Task item ▸
Taking the listing below line by line, tally those that contain the string "membranous". Give the total alone.

Supplied material ▸
Start of Block

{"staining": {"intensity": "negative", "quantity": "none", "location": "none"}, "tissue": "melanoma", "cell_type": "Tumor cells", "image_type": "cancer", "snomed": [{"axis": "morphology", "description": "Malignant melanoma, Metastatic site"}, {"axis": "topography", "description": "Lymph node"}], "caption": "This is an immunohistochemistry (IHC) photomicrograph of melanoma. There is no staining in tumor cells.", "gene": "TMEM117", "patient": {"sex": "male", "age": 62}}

End of Block
Start of Block

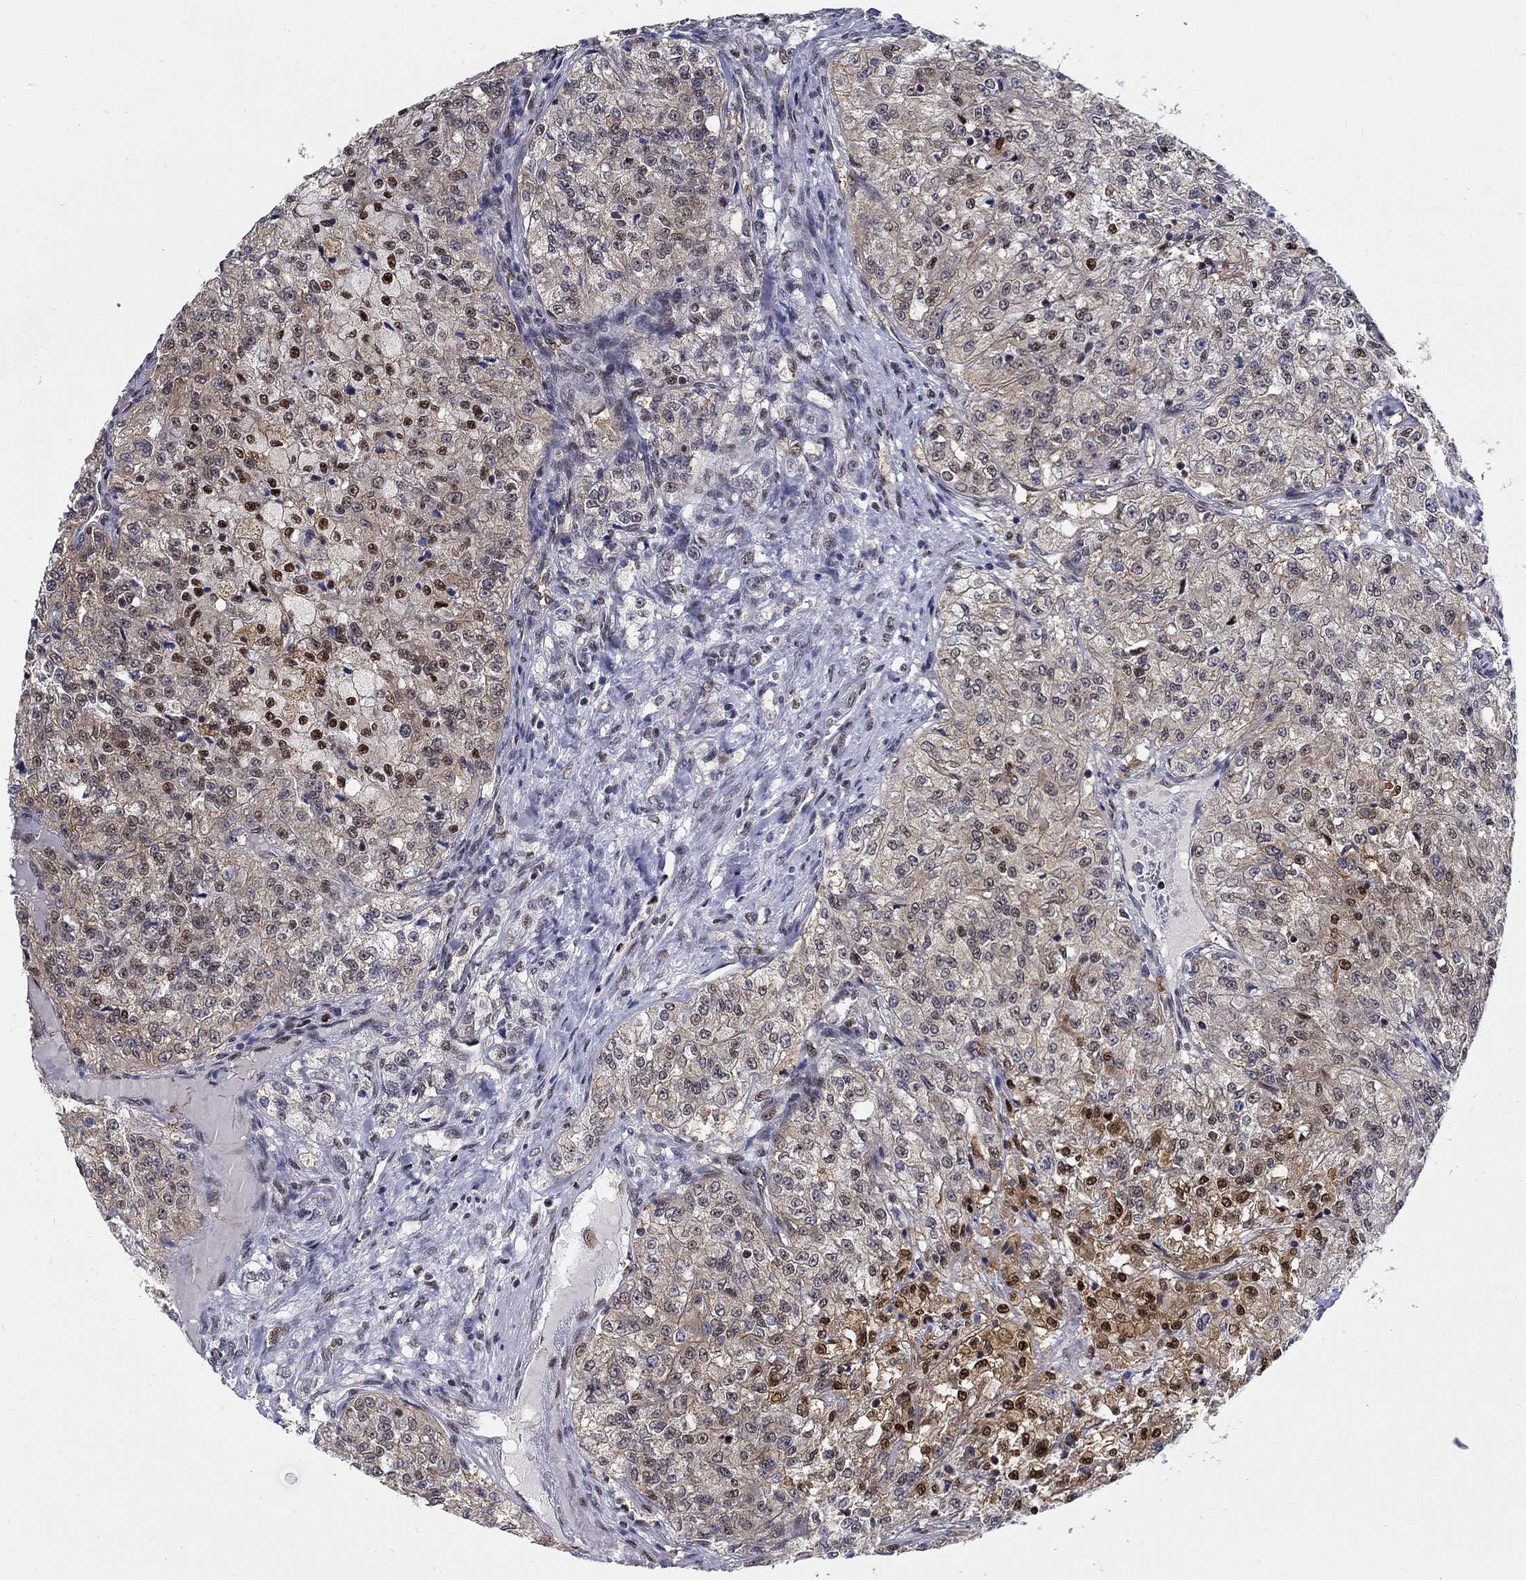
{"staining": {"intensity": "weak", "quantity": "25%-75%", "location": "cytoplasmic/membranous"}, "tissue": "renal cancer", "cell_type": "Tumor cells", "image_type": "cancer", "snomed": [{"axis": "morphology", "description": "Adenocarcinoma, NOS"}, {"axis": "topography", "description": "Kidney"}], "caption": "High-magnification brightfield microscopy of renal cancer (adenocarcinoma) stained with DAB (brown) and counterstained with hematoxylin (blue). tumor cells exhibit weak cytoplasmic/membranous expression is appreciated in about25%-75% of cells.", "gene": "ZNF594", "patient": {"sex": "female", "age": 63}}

End of Block
Start of Block

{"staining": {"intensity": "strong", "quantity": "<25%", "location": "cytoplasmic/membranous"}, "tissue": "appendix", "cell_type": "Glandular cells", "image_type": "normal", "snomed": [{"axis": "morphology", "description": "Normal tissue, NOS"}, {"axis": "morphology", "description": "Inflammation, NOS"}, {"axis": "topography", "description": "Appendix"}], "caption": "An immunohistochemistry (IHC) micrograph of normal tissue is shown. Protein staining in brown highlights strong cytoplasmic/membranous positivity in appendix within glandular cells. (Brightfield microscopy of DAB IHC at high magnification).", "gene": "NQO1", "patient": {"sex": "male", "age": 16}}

End of Block

Task answer ▸
2